Balancing Act Required to Tap Federal Lands' Potential for Climate Mitigation

March 18, 2010
Contact:

Tim Lucas, (919) 613-8084, tdlucas@duke.edu, Note to editors: Christopher Galik can be reached for additional comment at (919) 681-7193 or christopher.galik@duke.edu.

DURHAM, N.C. – Carbon sequestration and other ecosystem services provided by the approximately 650 million acres of federal public land in the United States could contribute significantly to long-term efforts to reduce greenhouse gas (GHG) emissions and combat global warming, according to a new Duke University working paper.

But adding new climate objectives to these lands’ already lengthy list of federally managed activities and objectives will require a careful balancing act, the paper’s authors say.

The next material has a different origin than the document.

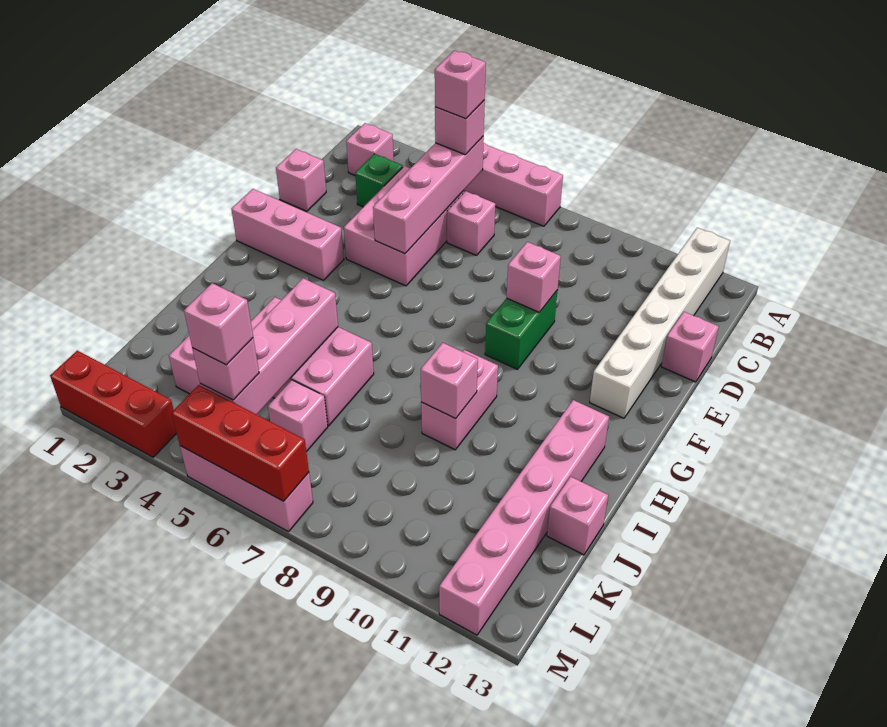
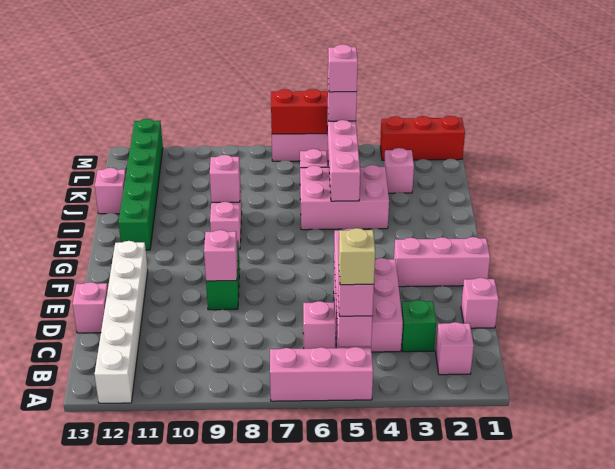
pink brick B5 level 4 -> tan brick B5 level 4
pink brick H12:M12 level 1 -> green brick H12:M12 level 1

“Lawmakers and land managers who want to tap into the vast climate-mitigation potential of public lands in general, and the nearly 650 million acres of federal lands in particular, need to make sure that any new climate objectives mesh with other mandated uses, including endangered species preservation, recreation, soil and water conservation, grazing, energy and natural resource extraction, and timber harvesting,” says Christopher Galik, research coordinator at Duke’s Climate Change Policy Partnership (CCPP).

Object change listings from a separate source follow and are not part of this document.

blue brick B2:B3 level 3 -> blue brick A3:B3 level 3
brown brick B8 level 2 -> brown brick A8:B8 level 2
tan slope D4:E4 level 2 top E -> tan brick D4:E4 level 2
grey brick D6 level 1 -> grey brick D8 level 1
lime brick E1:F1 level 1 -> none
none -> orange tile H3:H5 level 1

“New activities must be merged with the existing institutional and legal frameworks controlling federal land management, and be adaptable to a shifting human environment and changing climatic conditions,” he says.

The paper, “The Role of Public Lands in a Low-Carbon Economy,” is online atwww.nicholas.duke.edu/ccpp/publications.html. It is the first of a pair of working papers from the CCPP and Duke’s Nicholas Institute for Environmental Policy Solutions on public lands and GHG mitigation.

In this paper, Galik and his co-authors compile the potential for long-term GHG sequestration, renewable energy production and emissions reduction services on federal lands, and identify existing policies and laws that could be used to facilitate and regulate these activities. They identify four overarching issues that policymakers will have to address to maximize public lands’ climate mitigation potential: access and ownership; cost-effectiveness; competing objectives; and regulatory and scientific uncertainty.

The second working paper, expected to be released soon, will focus on the potential for reducing GHG emissions and increasing carbon sequestration through public lands management, as well as policy options for promoting such activity, as desired.

“Ongoing rounds of climate policy debate and development present an opportunity to integrate public lands into comprehensive climate policy,” Galik notes. “But even if the current Congress doesn’t act on climate legislation, other policy vehicles exist. Energy legislation or a public lands omnibus bill would both provide opportunities to address unanswered questions and lingering inefficiencies related to the future of public land management and its role in climate mitigation.”

CCPP is an interdisciplinary partnership of Duke’s Nicholas Institute for Environmental Policy Solutions, Nicholas School of the Environment and Center on Global Change. CCPP researches carbon-mitigating technology, infrastructure, institutions and systems to inform lawmakers and business leaders as they lay the foundation of a low-carbon economy.

David M. Cooley, junior fellow at the Nicholas Institute, and Joseph Grinnell, a Master of Environmental Management candidate at the Nicholas School, co-wrote the paper with Galik.